Breakfast is, as has been pounded into our skulls for the best part of a century, the most important meal of the day. Bluntly put, this is nonsense on stilts. I eat two meals a day, four to six hours apart. That I happen to eat fairly early is largely a product of the fact that my mid-day meal is approximately eighteen hours previous. So in the literal meaning of the word, I do indeed "break my fast". However, breaking my fast with meat is about as far from the typical sugar saturated carb heavy breakfast eaten by countless millions of peeps as it is possible to get.
Even at that I do not immediately eat upon rising. Usually my morning meal is one to two hours after I wake up, and then my mid-day meal is noonish. This results in what is called an "eating window" of from four to six hours. This loose regimen is what seems to suit me best, but everyone will be different in this regard. A mid-day meal, then an evening meal 4-6 hours later is just as viable and may mesh better with a person's schedule better than my method. Even more work friendly is a big meal before work, don't eat at work at all, then have another big meal as soon before bedtime as can be managed.
Some in the low-carb sphere practice OMAD, which means one meal a day, usually mid-day. But in my case I'd have to stuff myself well past satiety to make it practical. Plus it is impractical for working folks of almost every stripe. 2MAD, as it's sometimes called, will suit most work schedules just fine. Even 2MAD is difficult to maintain if the meals are loaded with carbs. Carbs simply don't have the long lasting satiety levels of animal protein and fat. On a diet that is between 60 and 80% carbs, very common these days, going eighteen hours without eating, or even more than eight hours, is extremely difficult, and not sustainable for most people.
I do not "track macros" as is common for those beginning a low-carb journey. I don't count calories either, but I estimate I eat 2000 to 2500 calories per day, so I'm hardly calorie deficient. But, the number of calories per day is dramatically less important than what one is eating. Calories in/calories out is an absurd paradigm because we do not have a coal burning steam engine inside of us. We have a physiology that metabolizes carbs, proteins, and fats very differently. We do not "burn" calories. We chemically break down food into the particular substances our body uses to go about its business. This is not just semantics because poisoning ourselves with ultra-carbs, sugar for instance, bollixes up our metabolism and can, usually does, eventually drive us into chronic illness. Grains and fruit are perhaps a tiny, very tiny, bit better than direct ingestion of table sugar, but the doleful results are largely the same.
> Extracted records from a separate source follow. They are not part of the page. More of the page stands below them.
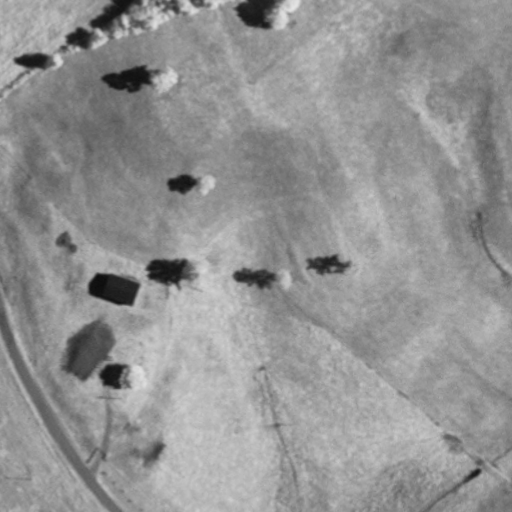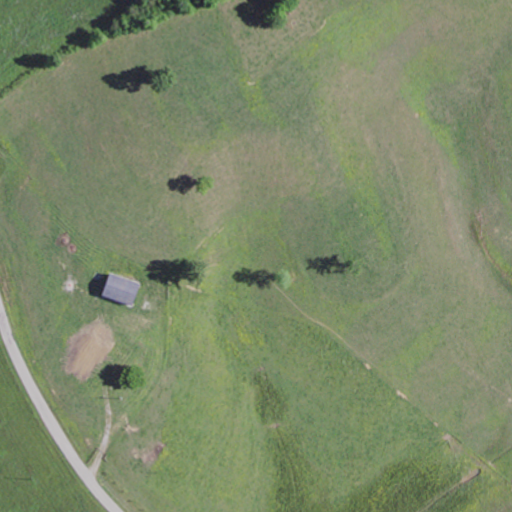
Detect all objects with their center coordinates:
building: (82, 357)
road: (51, 415)
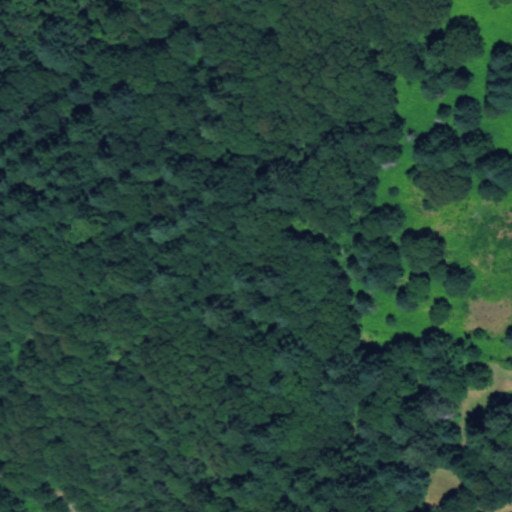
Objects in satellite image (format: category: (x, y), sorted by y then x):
road: (18, 499)
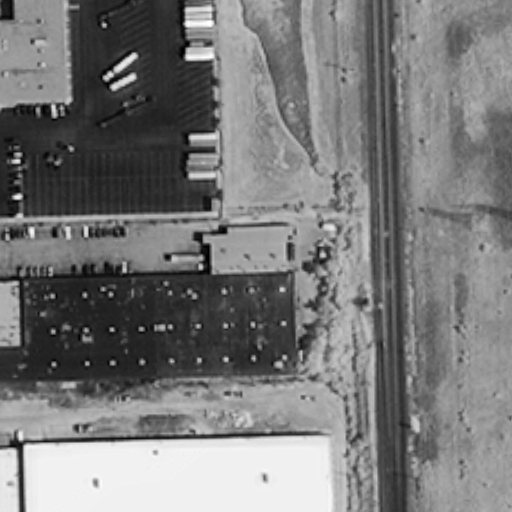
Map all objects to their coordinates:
building: (32, 51)
road: (89, 61)
road: (143, 122)
power tower: (478, 221)
road: (78, 245)
railway: (375, 255)
railway: (394, 255)
railway: (383, 256)
building: (157, 315)
road: (212, 409)
railway: (383, 425)
building: (168, 473)
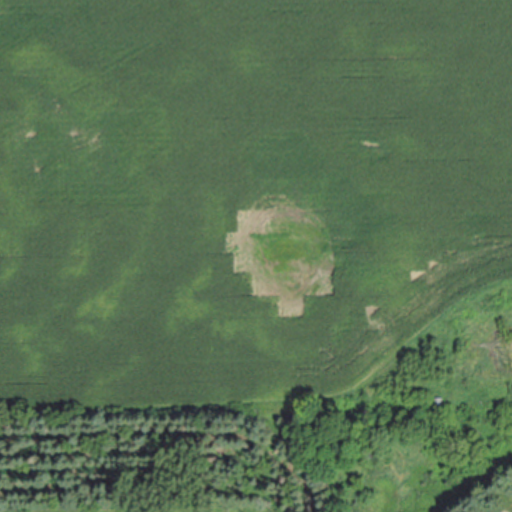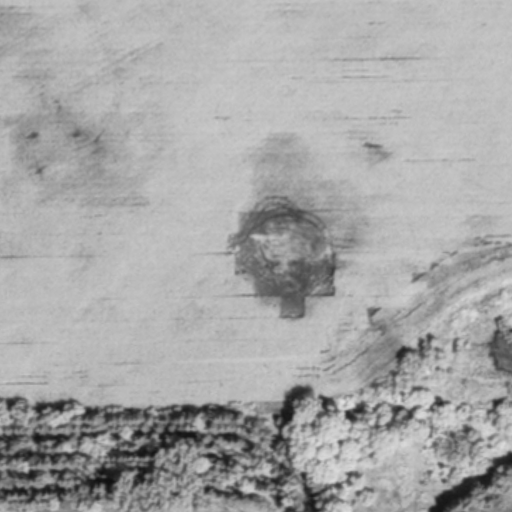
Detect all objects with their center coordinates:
building: (439, 402)
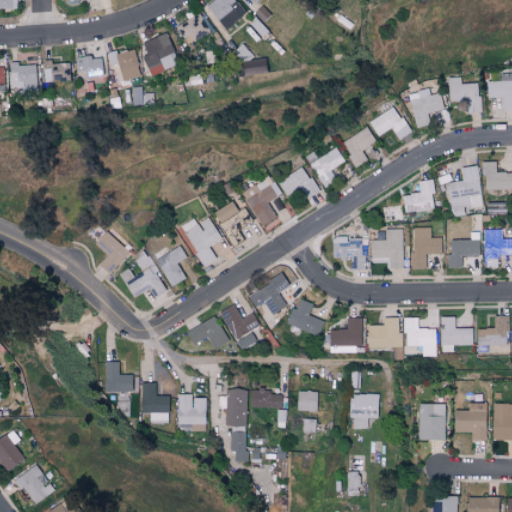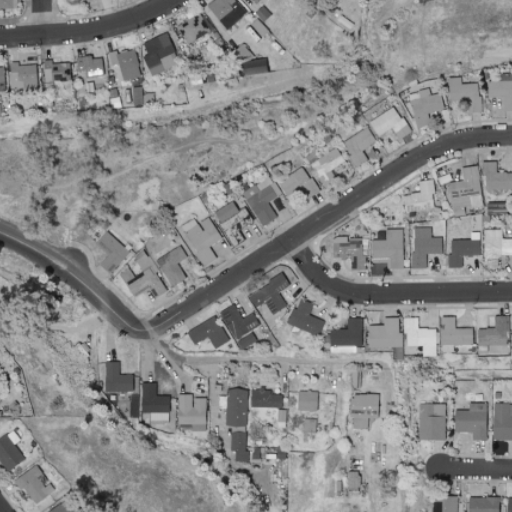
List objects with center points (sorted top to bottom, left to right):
building: (253, 1)
building: (7, 4)
building: (225, 11)
road: (43, 20)
building: (192, 28)
road: (93, 34)
building: (242, 53)
building: (158, 54)
building: (124, 63)
building: (88, 66)
building: (55, 71)
building: (22, 77)
building: (1, 79)
building: (501, 90)
building: (464, 93)
building: (423, 106)
building: (389, 123)
building: (358, 145)
building: (325, 165)
building: (495, 178)
building: (298, 183)
building: (465, 191)
building: (420, 197)
building: (260, 201)
building: (228, 215)
building: (201, 238)
building: (422, 246)
building: (495, 247)
building: (389, 248)
building: (348, 251)
building: (460, 251)
building: (110, 252)
building: (172, 265)
road: (251, 273)
building: (143, 279)
building: (268, 294)
road: (391, 297)
building: (303, 318)
building: (237, 322)
road: (58, 327)
building: (207, 333)
building: (493, 333)
building: (453, 334)
building: (386, 335)
building: (419, 336)
building: (346, 337)
road: (163, 356)
road: (265, 364)
building: (115, 379)
building: (263, 399)
building: (306, 401)
building: (153, 403)
building: (235, 407)
building: (362, 409)
building: (189, 410)
building: (470, 421)
building: (501, 421)
building: (431, 422)
building: (238, 445)
building: (8, 453)
road: (477, 468)
building: (352, 479)
building: (33, 484)
building: (442, 504)
building: (481, 504)
building: (508, 505)
building: (57, 508)
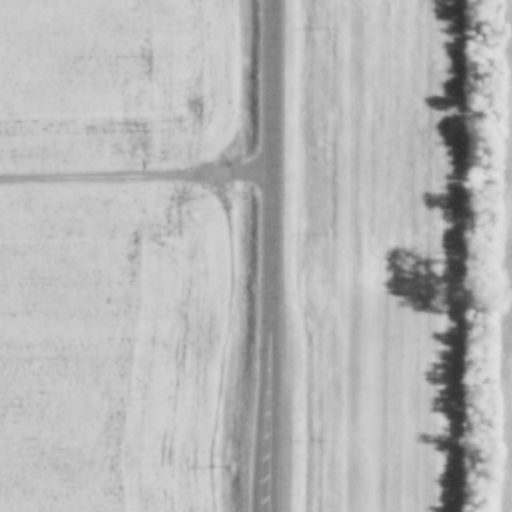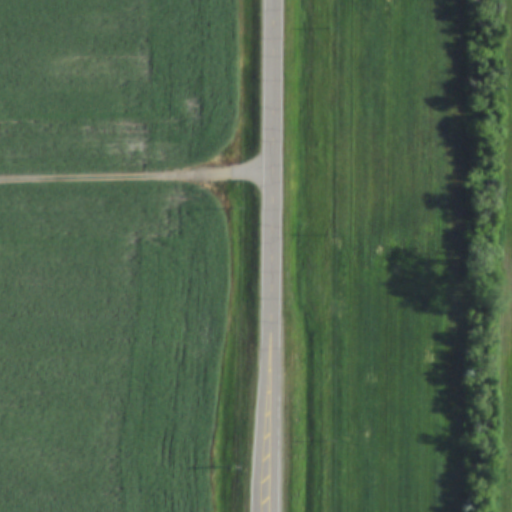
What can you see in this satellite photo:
road: (138, 176)
road: (276, 256)
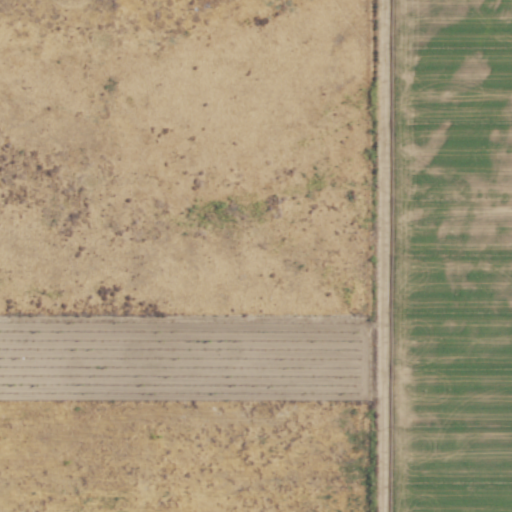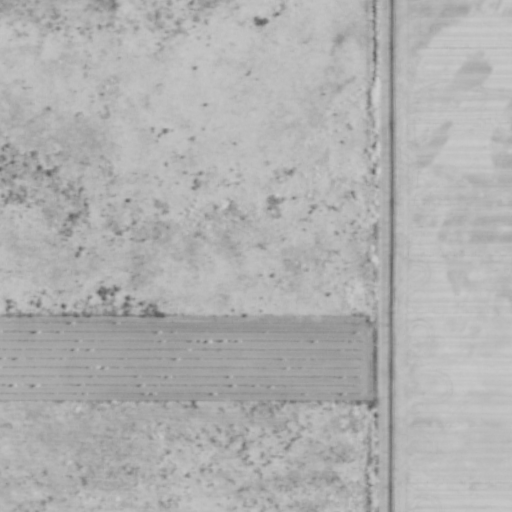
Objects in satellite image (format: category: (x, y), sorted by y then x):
crop: (308, 325)
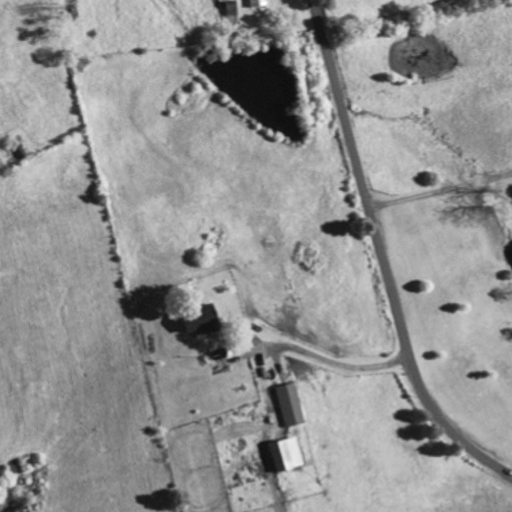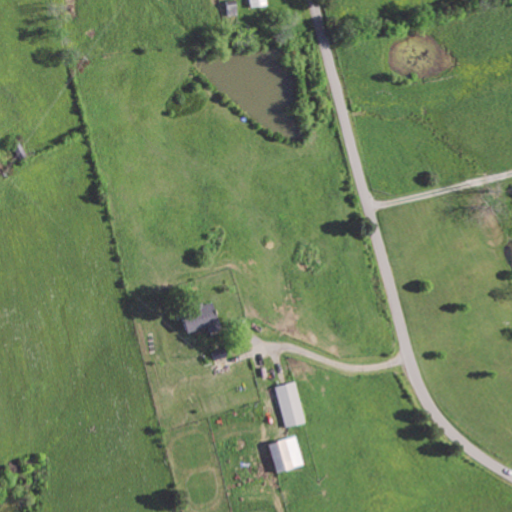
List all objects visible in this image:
building: (255, 4)
road: (441, 191)
road: (384, 255)
building: (193, 320)
building: (285, 406)
building: (281, 456)
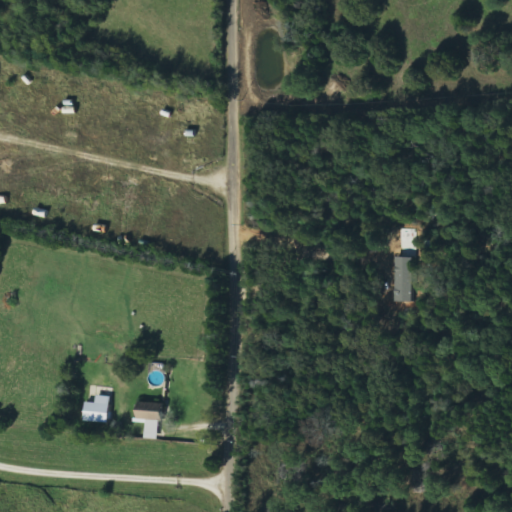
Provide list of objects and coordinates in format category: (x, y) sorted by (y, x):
road: (230, 256)
building: (102, 412)
building: (155, 419)
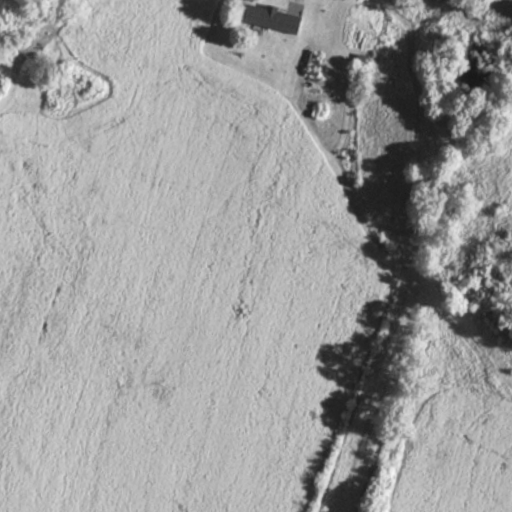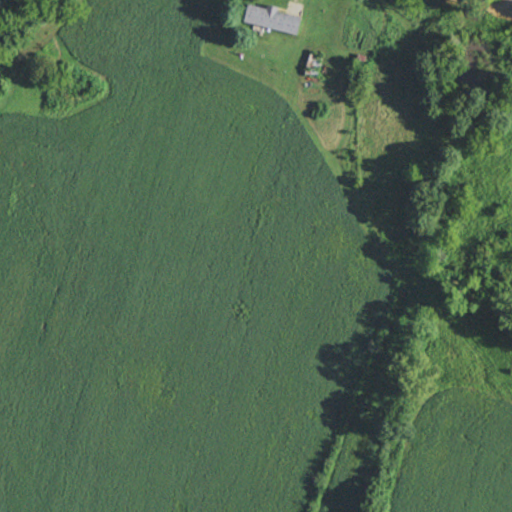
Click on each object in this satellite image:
road: (469, 7)
building: (273, 18)
building: (314, 64)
A low-carb eater almost by default practices what is called "intermittent fasting". All this really means is that a person is going longer without food than is the norm. Even just going without food while sleeping eight hours is technically intermittent fasting. But, by fasting from 16-18 hours our bodies respond by ramping up cell repair processes (autophagy) then carry them out for a while before eating is resumed. Eating animal products and intermittent fasting mimics how our distant ancestors would have done it. Frequently they were forced to do it because of the spotty nature of food supplies hundreds of thousands of years ago. Homo sapiens evolved to be able to go without eating for extended periods, days or even weeks, without noticeable problems. Which tamed the famine/feast nature of paleological life.
Eat mostly animal products. Practice intermittent fasting. Live long and prosper.